Touken Ranbu Side Story Tale Of Ayakashi, a manga adaptation telling an original story in the franchise. The series is illustrated by Yaeko Ninagawa and published by Monthly Comic Zenon.

Touken Ranbu: Nihongo Tsurezure Sake, a Cooking manga centered on the great spear Nihongou as he serves exceptional sake and snacks for his comrades in the citadel. The manga is illustrated by Okamura Kenji and serialized in Nichibun Comics.

===Stage plays===

Touken Ranbu has inspired a series of 2.5D stage plays and musicals since 2016. The stage plays and musicals were both announced simultaneously in 2015 with different companies and cast members behind the two separate productions. Musical: Touken Ranbu, produced with Nelke Planning, first ran on October 30, 2015. Stage: Touken Ranbu, produced by Marvelous and Dentsu, began running on May 3, 2016.

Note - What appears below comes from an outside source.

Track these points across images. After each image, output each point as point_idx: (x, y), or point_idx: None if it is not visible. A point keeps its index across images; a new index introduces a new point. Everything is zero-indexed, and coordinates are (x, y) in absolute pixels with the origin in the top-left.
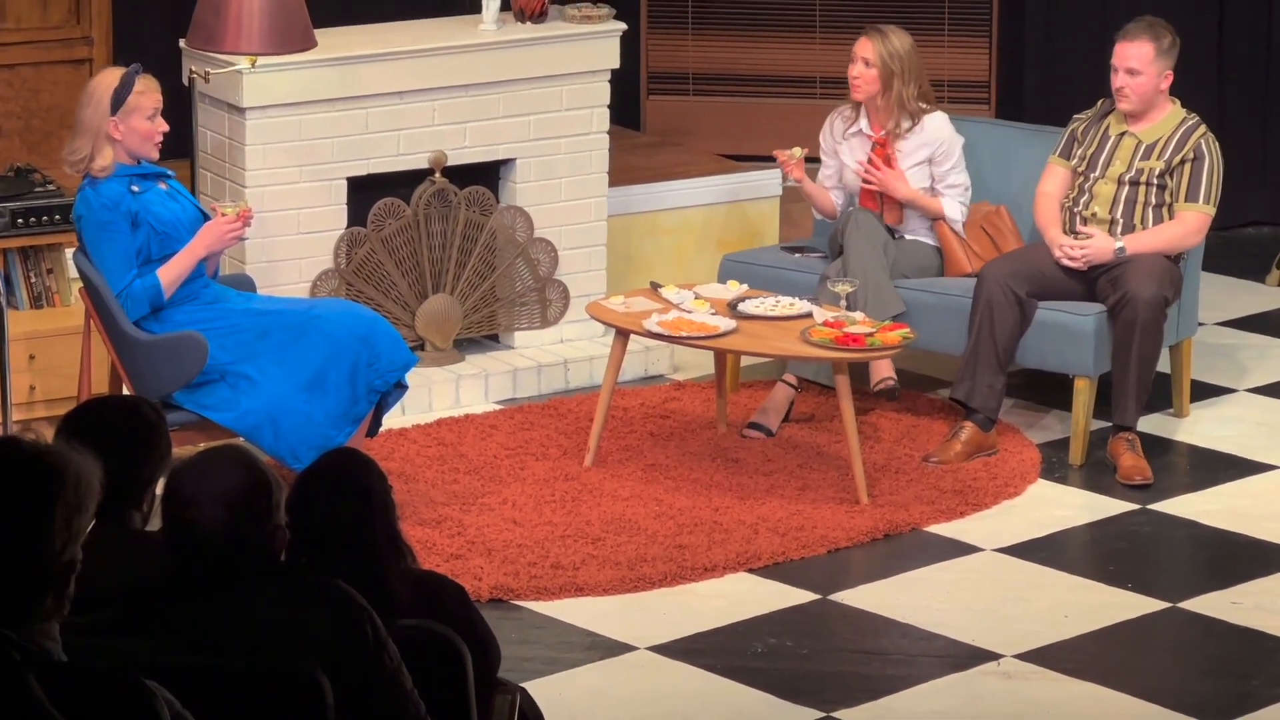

Touken Ranbu has also inspired a traditional Kabuki stage production titled Touken Ranbu: Tsuki no Tsurugi Enishi no Kiri no wa, which was announced in 2022 and performed in Shinbashi Enbujo theater in Tokyo in July 2023.

===Ice Show===

Touken Ranbu has inspired an ice show titled Touken Ranbu - ICE BLADE -, which was performed at Yoyogi National Stadium on October 3 and 4 in 2026. It is notably the first 2.5D Touken Ranbu performance to blend live actors with voice acting from the sword casts original voice actors.

===Film===

A live-action film adaptation was released on January 18, 2019. The cast from Stage: Touken Ranbu reprised their roles. The film was distributed by Toho and Universal Pictures, directed by Saiji Yakumo, and written by Yasuko Kobayashi.

===Spin-off games===

In August 2021, Koei Tecmo announced they were developing Touken Ranbu Warriors, a hack and slash game based on their Warriors franchise. The game was developed by Omega Force and Ruby Party, with DMM Games and Nitroplus distributing. The game was released for the Nintendo Switch and Microsoft Windows on February 17, 2022, in Japan. It was later released on May 24, 2022, in North America and Europe.

In January 2025, the Touken Ranbu franchise announced a spin-off mobile Match-3 role-playing game titled Touken Ranbu Pazugiri. The game is developed by DMM Games, in collaboration with NHN PlayArt. It is set to release in Autumn 2026 on PC and mobile devices.

In September 2026, Nintendo Direct announced a crossover title for Touken Ranbu with the Fitness Boxing series titled Fitness Boxing: Touken Ranbu – Shutsujin! Exercise Honmaru. It is set to release in January 15, 2027 on the Nintendo Switch and the Nintendo Switch 2.